Static operation (for example, when DSL service uses manufacturer-set default settings in a DSL modem) means that the DSL service cannot adjust and/or adapt to changing line and environmental conditions in the subscriber line, again forgoing and/or diminishing the benefits available in such DSL systems and failing to realize the potential available to one or more users in such systems. As will be appreciated by those skilled in the art, the widely varying standards, equipment, implementation rules (or lack thereof) and practices mean that, despite detailed standards concerning operation of these various DSL systems, consistent service and service quality is challenging. Because the modems and other equipment may or may not actually comply with the appropriate standards and, as or more importantly, the fact that a user's neighboring lines may or may not use standards-compliant equipment and practices, many users suffer poor or less than optimal service.
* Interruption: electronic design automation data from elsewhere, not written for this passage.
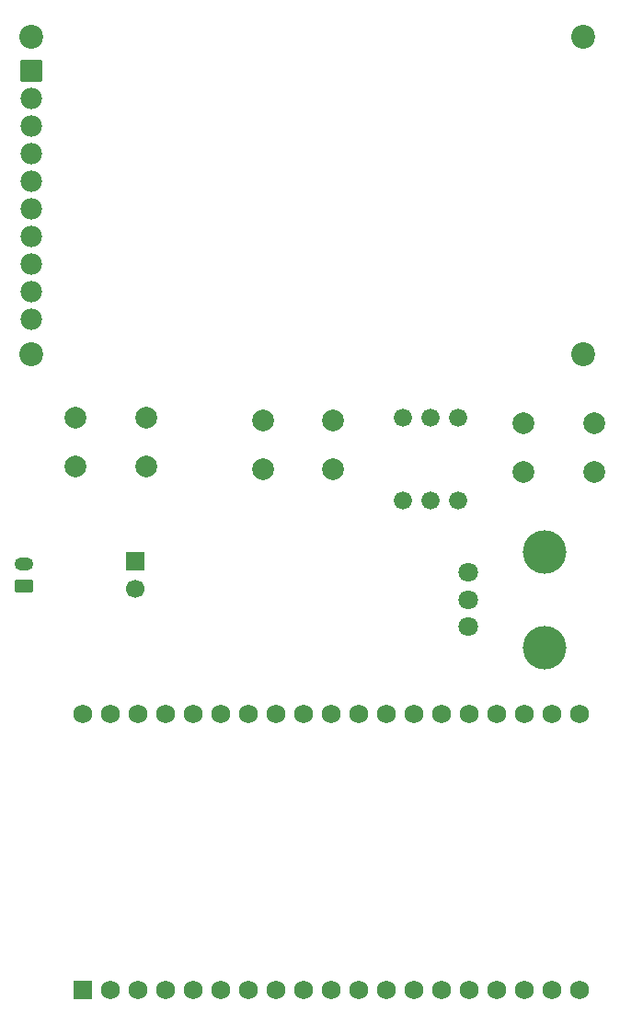
<source format=gbr>
%TF.GenerationSoftware,KiCad,Pcbnew,9.0.5*%
%TF.CreationDate,2025-11-15T09:05:35-08:00*%
%TF.ProjectId,Radio2,52616469-6f32-42e6-9b69-6361645f7063,rev?*%
%TF.SameCoordinates,Original*%
%TF.FileFunction,Soldermask,Bot*%
%TF.FilePolarity,Negative*%
%FSLAX46Y46*%
G04 Gerber Fmt 4.6, Leading zero omitted, Abs format (unit mm)*
G04 Created by KiCad (PCBNEW 9.0.5) date 2025-11-15 09:05:35*
%MOMM*%
%LPD*%
G01*
G04 APERTURE LIST*
G04 Aperture macros list*
%AMRoundRect*
0 Rectangle with rounded corners*
0 $1 Rounding radius*
0 $2 $3 $4 $5 $6 $7 $8 $9 X,Y pos of 4 corners*
0 Add a 4 corners polygon primitive as box body*
4,1,4,$2,$3,$4,$5,$6,$7,$8,$9,$2,$3,0*
0 Add four circle primitives for the rounded corners*
1,1,$1+$1,$2,$3*
1,1,$1+$1,$4,$5*
1,1,$1+$1,$6,$7*
1,1,$1+$1,$8,$9*
0 Add four rect primitives between the rounded corners*
20,1,$1+$1,$2,$3,$4,$5,0*
20,1,$1+$1,$4,$5,$6,$7,0*
20,1,$1+$1,$6,$7,$8,$9,0*
20,1,$1+$1,$8,$9,$2,$3,0*%
G04 Aperture macros list end*
%ADD10RoundRect,0.102000X0.765000X-0.765000X0.765000X0.765000X-0.765000X0.765000X-0.765000X-0.765000X0*%
%ADD11C,1.734000*%
%ADD12C,2.200000*%
%ADD13RoundRect,0.102000X-0.889000X-0.889000X0.889000X-0.889000X0.889000X0.889000X-0.889000X0.889000X0*%
%ADD14C,1.982000*%
%ADD15RoundRect,0.250000X0.625000X-0.350000X0.625000X0.350000X-0.625000X0.350000X-0.625000X-0.350000X0*%
%ADD16O,1.750000X1.200000*%
%ADD17C,2.000000*%
%ADD18C,4.000000*%
%ADD19C,1.800000*%
%ADD20R,1.700000X1.700000*%
%ADD21C,1.700000*%
%ADD22C,1.676000*%
G04 APERTURE END LIST*
D10*
%TO.C,U6*%
X119150000Y-142200000D03*
D11*
X121690000Y-142200000D03*
X124230000Y-142200000D03*
X126770000Y-142200000D03*
X129310000Y-142200000D03*
X131850000Y-142200000D03*
X134390000Y-142200000D03*
X136930000Y-142200000D03*
X139470000Y-142200000D03*
X142010000Y-142200000D03*
X144550000Y-142200000D03*
X147090000Y-142200000D03*
X149630000Y-142200000D03*
X152170000Y-142200000D03*
X154710000Y-142200000D03*
X157250000Y-142200000D03*
X159790000Y-142200000D03*
X162330000Y-142200000D03*
X164870000Y-142200000D03*
X164870000Y-116800000D03*
X162330000Y-116800000D03*
X159790000Y-116800000D03*
X157250000Y-116800000D03*
X154710000Y-116800000D03*
X152170000Y-116800000D03*
X149630000Y-116800000D03*
X147090000Y-116800000D03*
X144550000Y-116800000D03*
X142010000Y-116800000D03*
X139470000Y-116800000D03*
X136930000Y-116800000D03*
X134390000Y-116800000D03*
X131850000Y-116800000D03*
X129310000Y-116800000D03*
X126770000Y-116800000D03*
X124230000Y-116800000D03*
X121690000Y-116800000D03*
X119150000Y-116800000D03*
%TD*%
D12*
%TO.C,U5*%
X114420000Y-54430000D03*
X114420000Y-83640000D03*
X165220000Y-54430000D03*
X165220000Y-83640000D03*
D13*
X114420000Y-57605000D03*
D14*
X114420000Y-60145000D03*
X114420000Y-62685000D03*
X114420000Y-65225000D03*
X114420000Y-67765000D03*
X114420000Y-70305000D03*
X114420000Y-72845000D03*
X114420000Y-75385000D03*
X114420000Y-77925000D03*
X114420000Y-80465000D03*
%TD*%
D15*
%TO.C,BT1*%
X113800000Y-105000000D03*
D16*
X113800000Y-103000000D03*
%TD*%
D17*
%TO.C,SW3*%
X159750000Y-90000000D03*
X166250000Y-90000000D03*
X159750000Y-94500000D03*
X166250000Y-94500000D03*
%TD*%
D18*
%TO.C,RV1*%
X161700000Y-101850000D03*
X161700000Y-110650000D03*
D19*
X154700000Y-108750000D03*
X154700000Y-106250000D03*
X154700000Y-103750000D03*
%TD*%
D20*
%TO.C,LS1*%
X124000000Y-102710000D03*
D21*
X124000000Y-105250000D03*
%TD*%
D17*
%TO.C,SW1*%
X118500000Y-89500000D03*
X125000000Y-89500000D03*
X118500000Y-94000000D03*
X125000000Y-94000000D03*
%TD*%
D22*
%TO.C,MK2*%
X148670000Y-97120000D03*
X151210000Y-97120000D03*
X153750000Y-97120000D03*
X148670000Y-89500000D03*
X151210000Y-89500000D03*
X153750000Y-89500000D03*
%TD*%
D17*
%TO.C,SW2*%
X135750000Y-89750000D03*
X142250000Y-89750000D03*
X135750000Y-94250000D03*
X142250000Y-94250000D03*
%TD*%
M02*

</source>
Systems, devices, methods and techniques that allow users to adjust and adapt transmission power margin(s), power spectral densities, and the like dynamically to changing DSL environmental and operational situations would represent a significant advancement in the field of DSL operation. Moreover, monitoring and evaluation of the power, margins, etc. used in the DSL environment and operation by an independent entity can assist, guide and (in some cases) control users' activities and equipment, and likewise would represent a significant advancement in the field of DSL operation.